感想:動画像でトレーニング 乳腺エコー

「動画でトレーニング 乳腺エコー」で学習した感想
昭和大学病院 放射線部 大澤三和

 本書は、実際の検査における異常所見を発見する検査力の向上を目的としており、「動画」での症例呈示は大変貴重であり有意義な教材であると思います。

 臨床において、MMGのみ担当している診療放射線技師は、MMGで指摘した病変が乳腺エコーにてどのよう描出されているか、またMMGでは指摘できず乳腺エコーで指摘された症を確認する機会が少ないことが現状である。しかし、本書のように、様々な症例においてMMGと乳腺エコーを比較したものは大変勉強になります。乳房検査に携わる診療放射線技師として、乳腺エコーより先に行うMMG所見は臨床検査技師に伝達すべきであると感じました。また、MMG所見は、診療放射線技師にもわかりやすい印象でした。

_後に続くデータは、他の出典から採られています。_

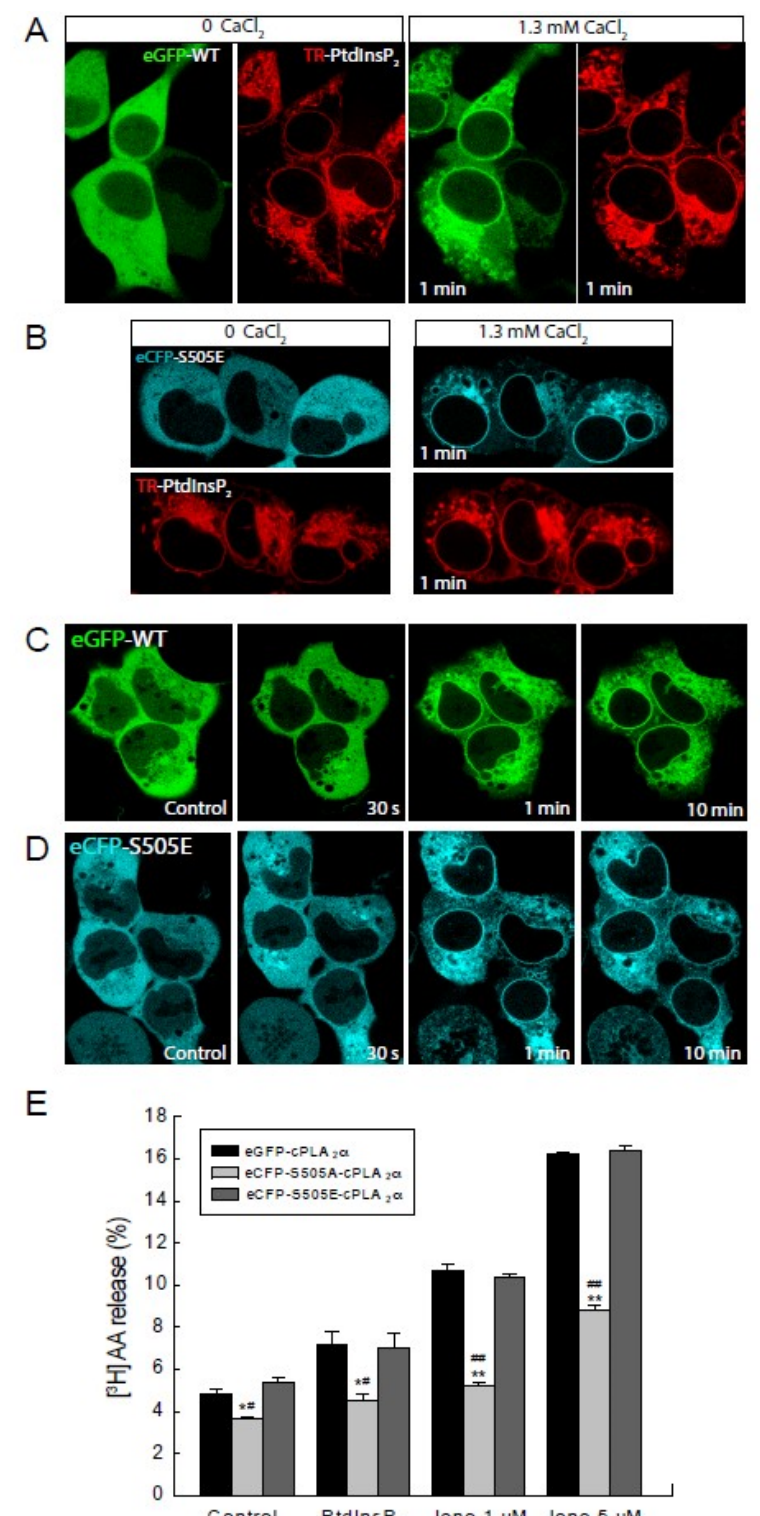
Figure 4. Translocation capabilities and cellular activity of the mutant eCFP-S505E-cPLA 2 α . HEK cells stably transfected with eGFP-cPLA 2 α ( A , C ) or the mutant eCFP-S505E-cPLA 2 α ( B , D ) were incubated with TR-PtdInsP 2 /histone in the absence of extracellular Ca 2+ (labeled as 0 CaCl 2 ) for 10 min ( A , B ). Afterward, 1.3 mM CaCl 2 was added to the medium to restore extracellular Ca 2+ levels (labeled as 1.3 mM CaCl 2 ) ( A , B ). In ( C , D ) HEK cells were stimulation with 5 µ M ionomycin for indicated periods of time. Pictures were taken to live cells under the confocal microscope at the indicated time points. ( E ) Cells stably transfected with the construct eGFP-cPLA 2 α (black bars),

 超音波検査は、検査中に検査者が異常所見を異常としてとらえられるかが重要となりますが、中でも乳腺エコーは、その形態の特殊性により正常組織の中から異常所見を「異常」と判断することが難しい場合があります。したがって、本書に付属しているDVDは、実際の動画であり、自らが検査を実施しているような体験をすることができるため、検査中に「異常所見」を発見する学習として素晴らしいツールであると思いました。さらに、本には所見の取り方やその詳細、MMG所見や最終診断までが掲載されており、読影力を養うことも可能であり、乳腺検査症例集も使用できると思います。したがって、良悪性を問わず様々な症例を動画と本で学習できることから、良性か悪性か正常乳腺かの判断能力が向上することが、このDVDの魅力の一つであると思います。乳腺エコーは、検査者の症例経験数が増えるほど、異常検出能力が上がるため、本書を使用して学習することで検査精度の向上につながると考えます。

 本書に要望するならば、異常所見箇所に対する追加手技として、カラードップラーやエラストグラフィなどの良悪性の鑑別診断に有用な情報も動画としてあると、より検査に活かせるのではないかと思います。また、DVDの中にも「解答」という形式で異常箇所を呈示してもらえると、症例をランダムにチャレンジした際に、異常発見能力を養いやすいのではないかと思いました。

 今回このような動画を使用した教育テキストを拝見させていただいて、放射線分野においても一次読影力を養うためには、血管撮影検査、CT検査、MR検査においても実際の検査画像に近い動画での症例学習が望ましいのではないかと感じました。